First off, ambulance service staff belong to either GMB or Unison and our concerns aren’t that important to either of them. If it was the Fire Service enduring these levels of overstretch and staff burnout the FBU would be tearing the government a new one every single day. Regarding staff burnout, I receive daily text messages pleading for people to come in on overtime for uncovered shifts and the last six months has seen roughly 10% of our sector’s paramedics jump ship to GP land.

Secondly, the common belief amongst frontline staff is that professionalism, common sense and work ethic decrease in direct proportion to the distance your desk is from the big yellow taxi. Upper ranks are stacked with people who didn’t like the frontline role and couldn’t cut it in the frontline role. Often promoted to get them out of the way. Maybe this is harsh but it really is the commonly held belief and the fact that service heads aren’t screaming for assistance would seem to bear that belief out.

Thirdly, the blame game merry go round: hospital A&Es blame GPs for the breakdown in primary care. Ambulance services blame wait times on delays at A&E. GPs blame everyone from the patients up to the health secretary.

Then there’s the overarching themes of the last 10 years: underfunding, service misuse, NHS waste.

I really worry for this Winter. A convergence of factors means this could be far, far worse for the NHS than anything we’ve seen so far.

OP Offwidth 15 Jul 2022
In reply to Stichtplate:

I'd agree with everything you say but it simply doesn't explain the low level of press and public interest.
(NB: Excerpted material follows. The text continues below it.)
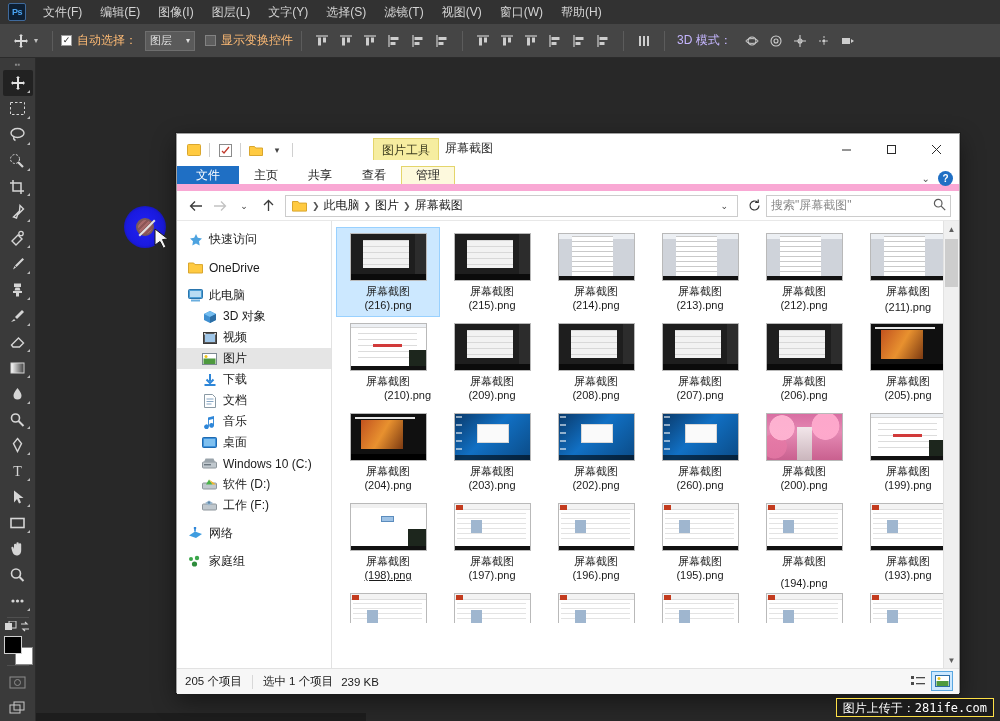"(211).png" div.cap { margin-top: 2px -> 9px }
The unions struggle to get anyone to listen unless a strike is on the cards.

The ambulance bosses cannot breach the government message control, even if they wanted to, unless they want to be out of a job.

The blame 'merry go round' in some ways is fair... as when a system starts to break, all sorts of unexpected consequences crop up that are a real pita.

What you say is reminiscent to me of those I know who lived (and worked on important  jobs) in the Eastern Bloc before the fall of the Berlin Wall. The real problem there was the iron hand of the state and a press that was completely beholding to them. In my worst nightmares back then I never expected the UK to be heading so far in that direction.

 wintertree 15 Jul 2022
In reply to Stichtplate:

Thanks for the detailed reply.  It seems crazy that we’re still seeing the kind of queues outside A&E that were around during Covid.  

> I really worry for this Winter. A convergence of factors means this could be far, far worse for the NHS than anything we’ve seen so far.

Not just the NHS. I’m about at the point I’m going to start making a plan for the household.

I suppose next Tuesday is going to add a lot of stress to various systems, healthcare included, with what’s looking like a truly exceptional year, especially up north.

OP Offwidth 15 Jul 2022
In reply to wintertree:

It's exactly what is to be expected when the establishment is sitting on its hands and the checks and balances that used to exist on government are so broken. Frankly I'm amazed it's not worse.

Boris killed 40,000+ citizens by ignoring expert public health advice, spaffed billions of public money to his pals for useless shit, lied thousands of times on really important matters, tried to change laws when laws got in his way... and he is regarded as a safe caretaker until one of his culpable ministers takes over as PM.